Frequentemente, promotores do diálogo ecumênico são tachados de "liberais", embora não tenha sido a aproximação inter-religiosa parte essencial do liberalismo teológico, o qual abrigava desde ativistas anti-pluralismo religioso durante o Kulturkampf como também interlocutores do Parlamento Mundial de Religiões. Enquanto isso, o movimento ecumênico contemporâneo foi lançado por evangelicais nas conferências missionárias de 1888 a 1910.[15]
Tampouco há relação necessária entre teologia liberal e pautas sociais progressistas. en:Baden Powell, um dos primeiros teólogos liberais britânico, era notório apoiador do Partido Conservador.[16] Em contraste, seu contemporâneo o pregador teologicamente conservador Charles Spurgeon era vocal e irredutível com causas progressistas liberais, como o abolicionismo, o sufrágio para classes trabalhadores, a educação pública gratuita, políticas públicas de redução de pobreza e campanhas anti-guerra e anti-imperialismo.[17]
Também é necessário observar que o liberalismo teológico nada tem a ver com a rejeição do criacionismo de terra jovem. Desde a patrística já se podia ver intérpretes lendo os dias de Gênesis como alegóricos, bem como teólogos conservadores hoje em dia admitindo uma idade antiga para a criação.

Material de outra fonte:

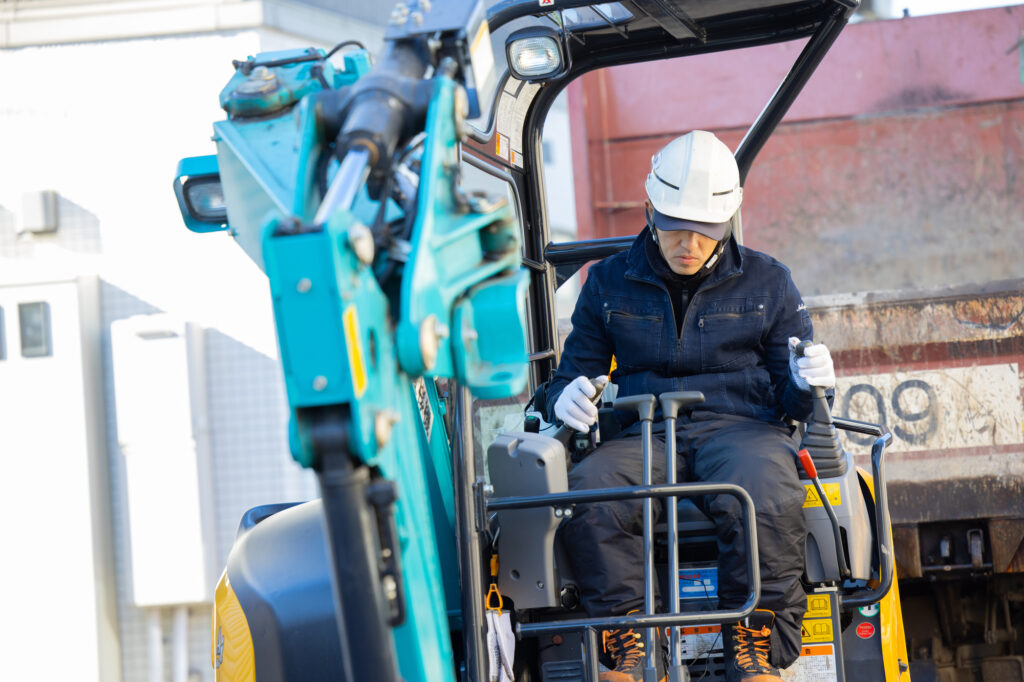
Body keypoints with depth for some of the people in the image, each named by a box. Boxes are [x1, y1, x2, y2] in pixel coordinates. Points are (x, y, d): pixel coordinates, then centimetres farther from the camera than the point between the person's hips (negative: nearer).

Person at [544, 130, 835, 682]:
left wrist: (806, 383, -9)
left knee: (767, 494, -38)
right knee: (587, 493, -34)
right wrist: (567, 398, -4)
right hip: (644, 436, 1)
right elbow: (576, 370, 21)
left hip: (742, 427, -1)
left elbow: (790, 401, 16)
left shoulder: (766, 282, 15)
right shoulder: (609, 283, 16)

Dentre estes, estão Francis Schaeffer[18] e William Lane Craig.[19] Ademais, sabe-se também que muitos dos teólogos conservadores do século XX acreditavam ou na teoria da lacuna ou na interpretação Dia-Era.[20]
Adicionalmente, não há ligação entre essa abordagem teológica ou o antigo movimento teológico liberal com a ideologia política chamada de liberalismo.